Classifies a channel as used or unused, where used indicates a suitable channel for transmission and unused indicates a unsuitable channel for transmission. Based on this classification, a channel map is generated. Using the classified channel map, the updateChannelList object function updates the channels for the physical link between the two Bluetooth BR/EDR nodes: the source node and the specified destination node. For more information about channel classification, see Bluetooth BR/EDR Data and Voice Communication with WLAN Signal Interference.
Supports a connection supervision timeout. The supervision timeout represents the maximum time a connection can elapse without receiving any valid packets before the node consider the connection lost.
Checks for duplicate packets to prevent redundant processing, acknowledges received data, and retransmits any packets lacking acknowledgment using the ACK and NAK mechanism.
Forwards the received payload to higher layers for further processing.
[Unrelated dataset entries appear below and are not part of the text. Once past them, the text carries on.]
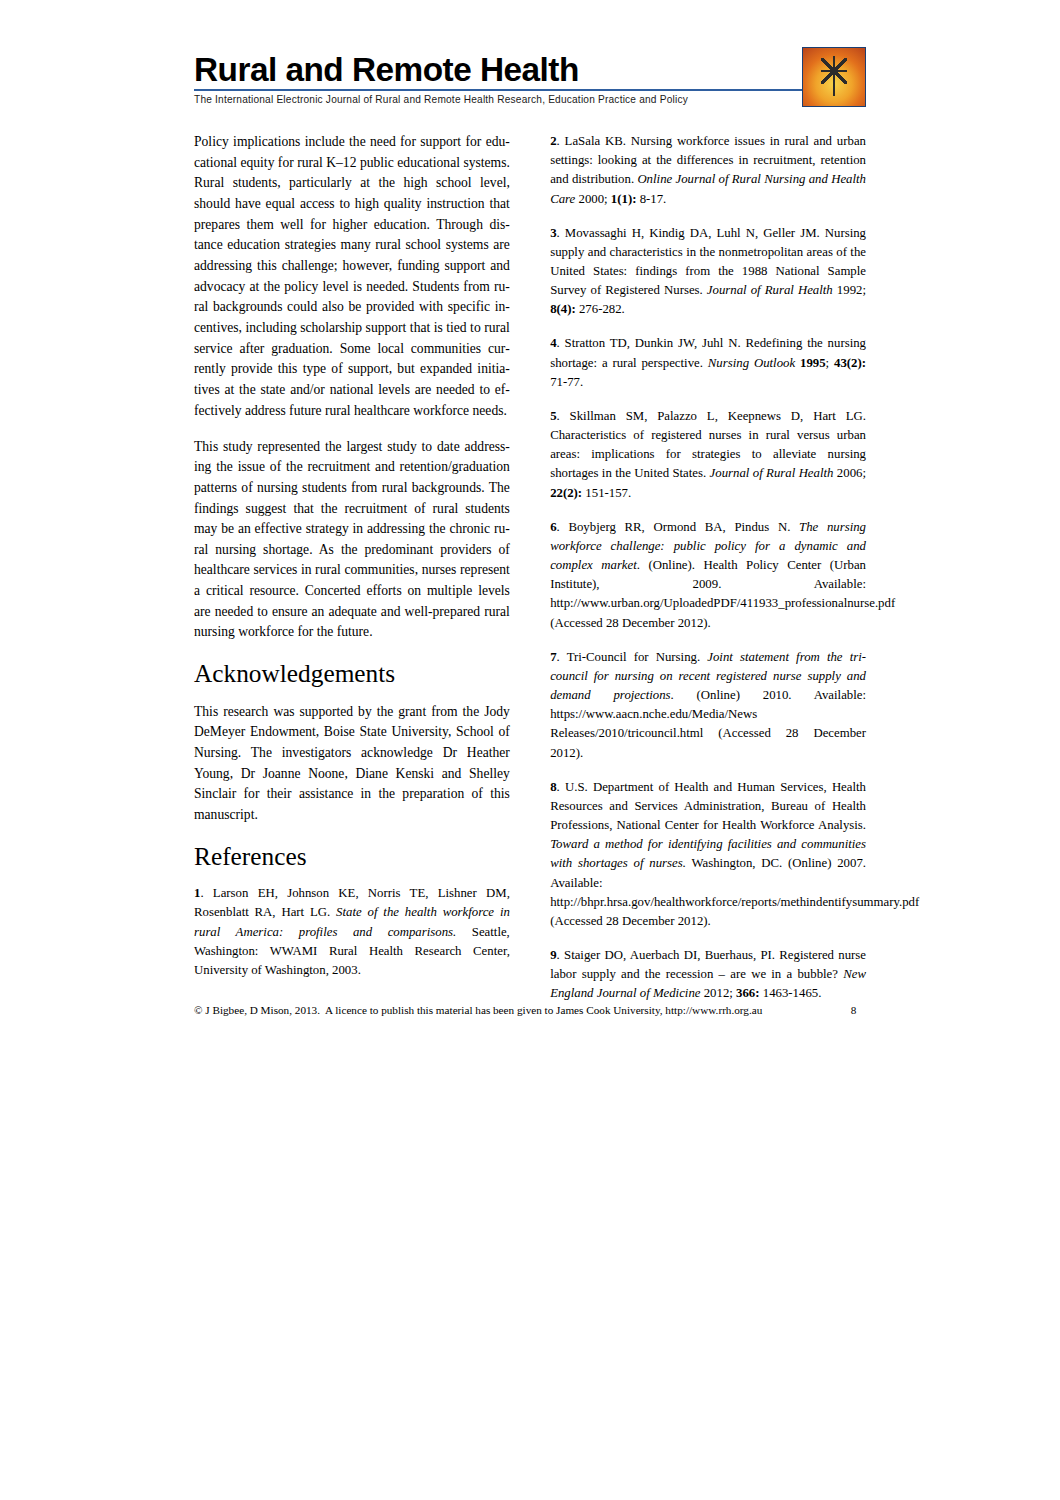Rural and Remote Health
The International Electronic Journal of Rural and Remote Health Research, Education Practice and Policy
Policy implications include the need for support for educational equity for rural K–12 public educational systems. Rural students, particularly at the high school level, should have equal access to high quality instruction that prepares them well for higher education. Through distance education strategies many rural school systems are addressing this challenge; however, funding support and advocacy at the policy level is needed. Students from rural backgrounds could also be provided with specific incentives, including scholarship support that is tied to rural service after graduation. Some local communities currently provide this type of support, but expanded initiatives at the state and/or national levels are needed to effectively address future rural healthcare workforce needs.
This study represented the largest study to date addressing the issue of the recruitment and retention/graduation patterns of nursing students from rural backgrounds. The findings suggest that the recruitment of rural students may be an effective strategy in addressing the chronic rural nursing shortage. As the predominant providers of healthcare services in rural communities, nurses represent a critical resource. Concerted efforts on multiple levels are needed to ensure an adequate and well-prepared rural nursing workforce for the future.
Acknowledgements
This research was supported by the grant from the Jody DeMeyer Endowment, Boise State University, School of Nursing. The investigators acknowledge Dr Heather Young, Dr Joanne Noone, Diane Kenski and Shelley Sinclair for their assistance in the preparation of this manuscript.
References
1. Larson EH, Johnson KE, Norris TE, Lishner DM, Rosenblatt RA, Hart LG. State of the health workforce in rural America: profiles and comparisons. Seattle, Washington: WWAMI Rural Health Research Center, University of Washington, 2003.
2. LaSala KB. Nursing workforce issues in rural and urban settings: looking at the differences in recruitment, retention and distribution. Online Journal of Rural Nursing and Health Care 2000; 1(1): 8-17.
3. Movassaghi H, Kindig DA, Luhl N, Geller JM. Nursing supply and characteristics in the nonmetropolitan areas of the United States: findings from the 1988 National Sample Survey of Registered Nurses. Journal of Rural Health 1992; 8(4): 276-282.
4. Stratton TD, Dunkin JW, Juhl N. Redefining the nursing shortage: a rural perspective. Nursing Outlook 1995; 43(2): 71-77.
5. Skillman SM, Palazzo L, Keepnews D, Hart LG. Characteristics of registered nurses in rural versus urban areas: implications for strategies to alleviate nursing shortages in the United States. Journal of Rural Health 2006; 22(2): 151-157.
6. Boybjerg RR, Ormond BA, Pindus N. The nursing workforce challenge: public policy for a dynamic and complex market. (Online). Health Policy Center (Urban Institute), 2009. Available: http://www.urban.org/UploadedPDF/411933_professionalnurse.pdf (Accessed 28 December 2012).
7. Tri-Council for Nursing. Joint statement from the tri-council for nursing on recent registered nurse supply and demand projections. (Online) 2010. Available: https://www.aacn.nche.edu/Media/News Releases/2010/tricouncil.html (Accessed 28 December 2012).
8. U.S. Department of Health and Human Services, Health Resources and Services Administration, Bureau of Health Professions, National Center for Health Workforce Analysis. Toward a method for identifying facilities and communities with shortages of nurses. Washington, DC. (Online) 2007. Available: http://bhpr.hrsa.gov/healthworkforce/reports/methindentifysummary.pdf (Accessed 28 December 2012).
9. Staiger DO, Auerbach DI, Buerhaus, PI. Registered nurse labor supply and the recession – are we in a bubble? New England Journal of Medicine 2012; 366: 1463-1465.
© J Bigbee, D Mison, 2013. A licence to publish this material has been given to James Cook University, http://www.rrh.org.au
8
To set the baseband connection configuration parameters for a BR/EDR Central and Peripheral node pair, use the bluetoothConnectionConfig object.

PHY Layer

The bluetoothNode node supports full PHY processing, with this section detailing the transmitter and receiver operations it implements.

Transmitter

At the transmitter, the PHY layer involves these operations, as illustrated in this figure.
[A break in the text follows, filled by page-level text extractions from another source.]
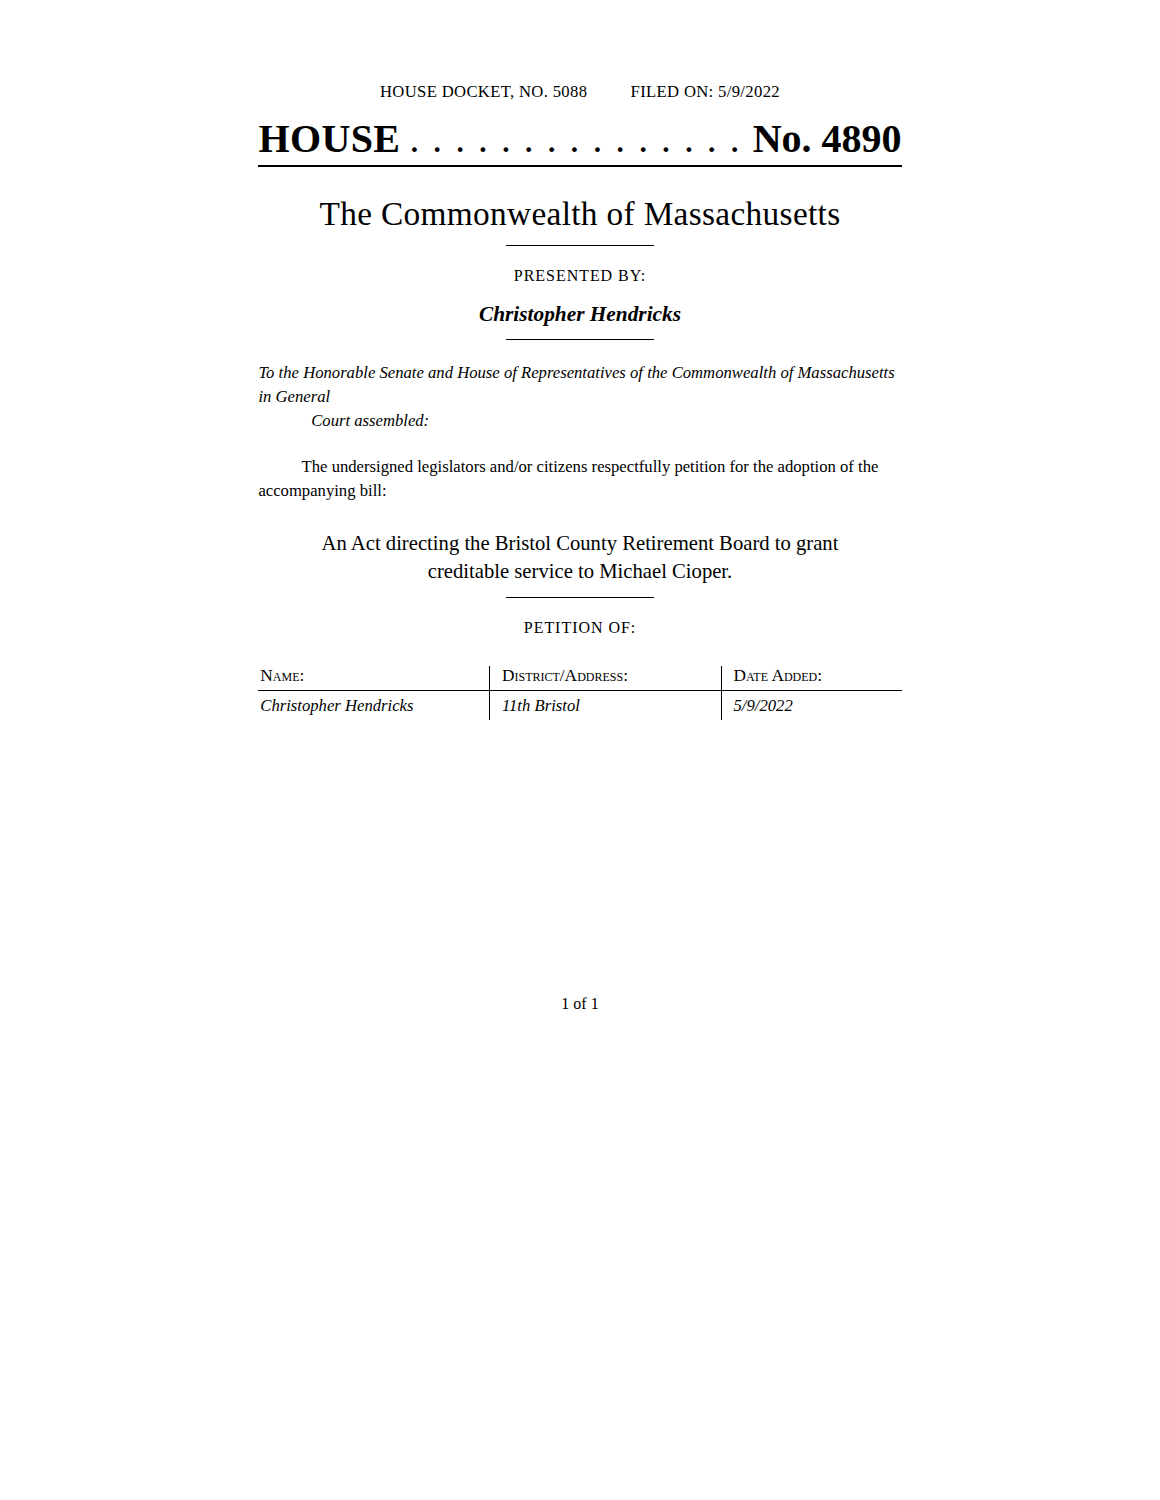HOUSE DOCKET, NO. 5088 FILED ON: 5/9/2022
HOUSE . . . . . . . . . . . . . . . No. 4890
The Commonwealth of Massachusetts
PRESENTED BY:
Christopher Hendricks
To the Honorable Senate and House of Representatives of the Commonwealth of Massachusetts in General Court assembled:
The undersigned legislators and/or citizens respectfully petition for the adoption of the accompanying bill:
An Act directing the Bristol County Retirement Board to grant creditable service to Michael Cioper.
PETITION OF:
| Name: | District/Address: | Date Added: |
| --- | --- | --- |
| Christopher Hendricks | 11th Bristol | 5/9/2022 |
1 of 1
Generates packet headers using the control flag bits, computes a header error check (HEC) code, and attaches it to the header.
Generates the protocol data unit (PDU).
Whitens the data.
Applies forward error correction to the whitened data.
Modulates the whitened data using Gaussian frequency shift keying (GFSK) or differential phase shift keying (DPSK).

Receiver

At the receiver, the PHY layer performs these operations, as illustrated in this figure.

Interference Modeling

Bluetooth interference occurs when another signal in the same unlicensed 2.4 GHz band interferes with a Bluetooth signal or when a Bluetooth signal interferes with another signal in that band. In the case of Interference modeling, the bluetoothNode node supports these modes:

Overlapping adjacent channel — Considers any signal that overlaps in both time and frequency with the signal of interest as interference.
Non-overlapping adjacent channel — Regards signals as interference if they temporally overlap with the signal of interest and their frequencies lie within the range [f₁ – f_d, f₂ + f_d], where f₁ and f₂ denote the start and end frequencies of the signal of interest, respectively, and f_d represents the maximum interference offset.
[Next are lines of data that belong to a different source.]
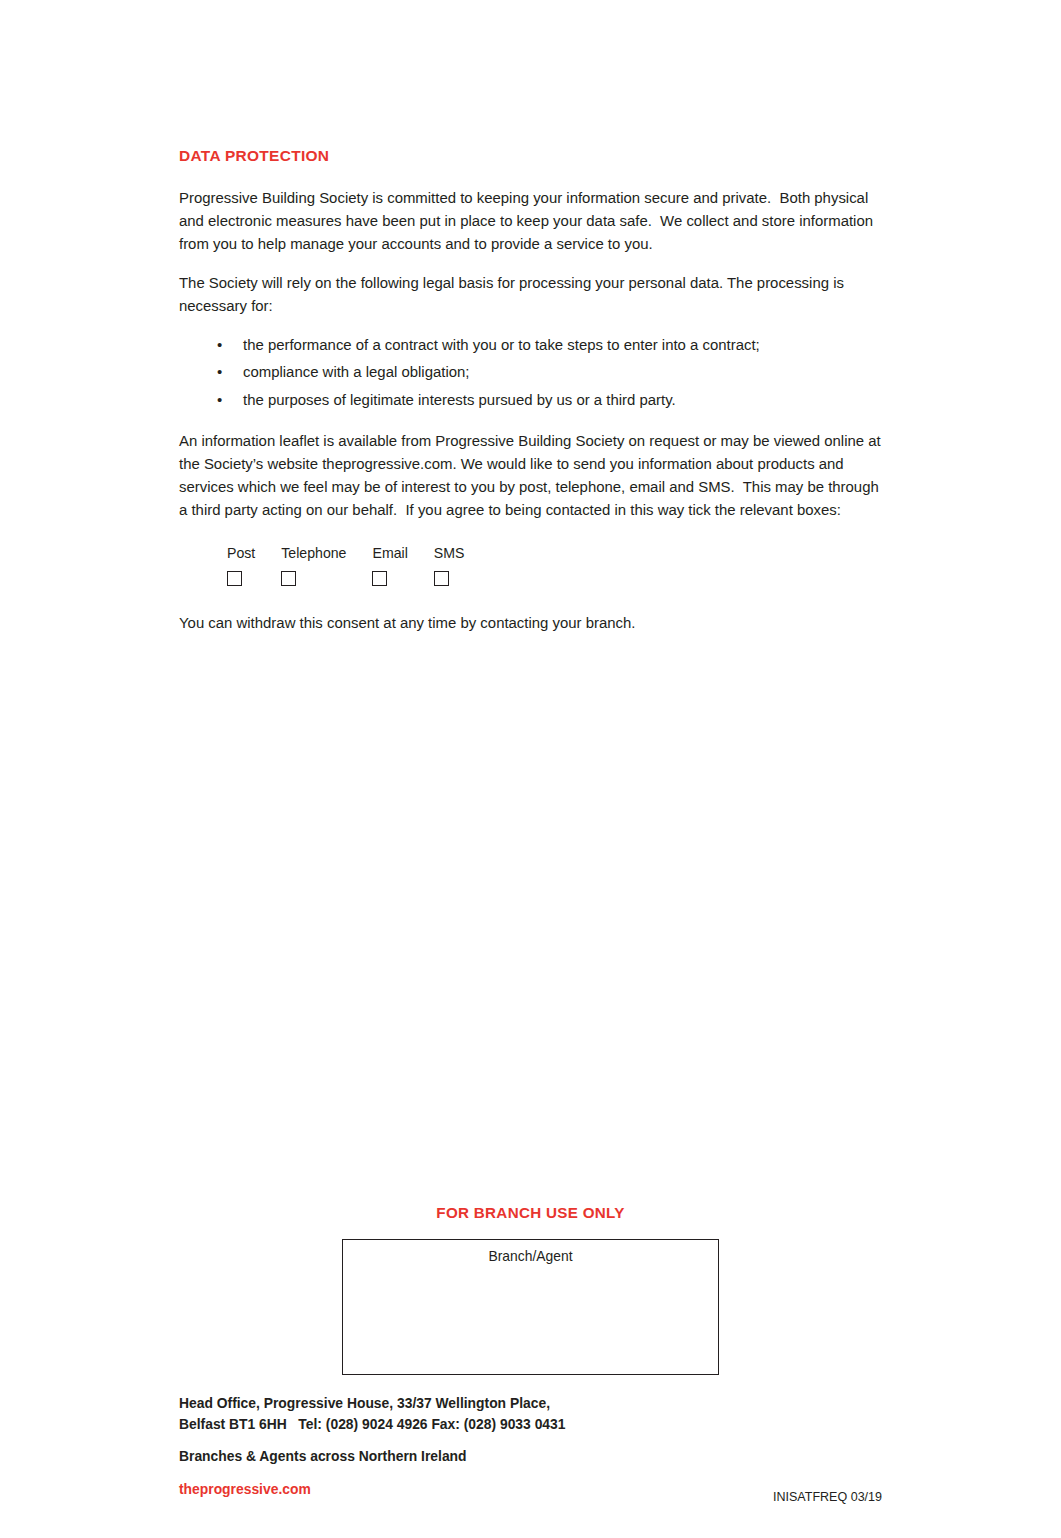Data Protection
Progressive Building Society is committed to keeping your information secure and private. Both physical and electronic measures have been put in place to keep your data safe. We collect and store information from you to help manage your accounts and to provide a service to you.
The Society will rely on the following legal basis for processing your personal data. The processing is necessary for:
the performance of a contract with you or to take steps to enter into a contract;
compliance with a legal obligation;
the purposes of legitimate interests pursued by us or a third party.
An information leaflet is available from Progressive Building Society on request or may be viewed online at the Society’s website theprogressive.com. We would like to send you information about products and services which we feel may be of interest to you by post, telephone, email and SMS. This may be through a third party acting on our behalf. If you agree to being contacted in this way tick the relevant boxes:
| Post | Telephone | Email | SMS |
You can withdraw this consent at any time by contacting your branch.
For Branch Use Only
Branch/Agent
Head Office, Progressive House, 33/37 Wellington Place,
Belfast BT1 6HH Tel: (028) 9024 4926 Fax: (028) 9033 0431
Branches & Agents across Northern Ireland
theprogressive.com
INISATFREQ 03/19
You can configure these interference modes using the InterferenceModeling and MaxInterferenceOffset properties of the bluetoothNode object.

Decoding

The decoding of the received waveform involves these preparations:

Applies a low-pass anti-aliasing filter to the received waveform
Decodes access code and header using these steps.
- Separates the access code from the packet header.
- Demodulates the initial segment of the received waveform to decode the access code.
- Retrieves the lower address part (LAP) using the decoded access code.
- If the packet header is present, perform data dewhitening on the header. Then, perform 1/3 rate repetitive decoding on the packet header."
- Performs a header error check (HEC) on the packet header.
Decodes the payload using these steps.
- Performs a header error check (HEC) on the packet header.
- Demodulates the payload using the GFSK or DPSK technique.
- Applies FEC decoding to the payload.
- De-whitens the payload data.
- Decodes the payload.
Performs a cyclic redundancy check (CRC).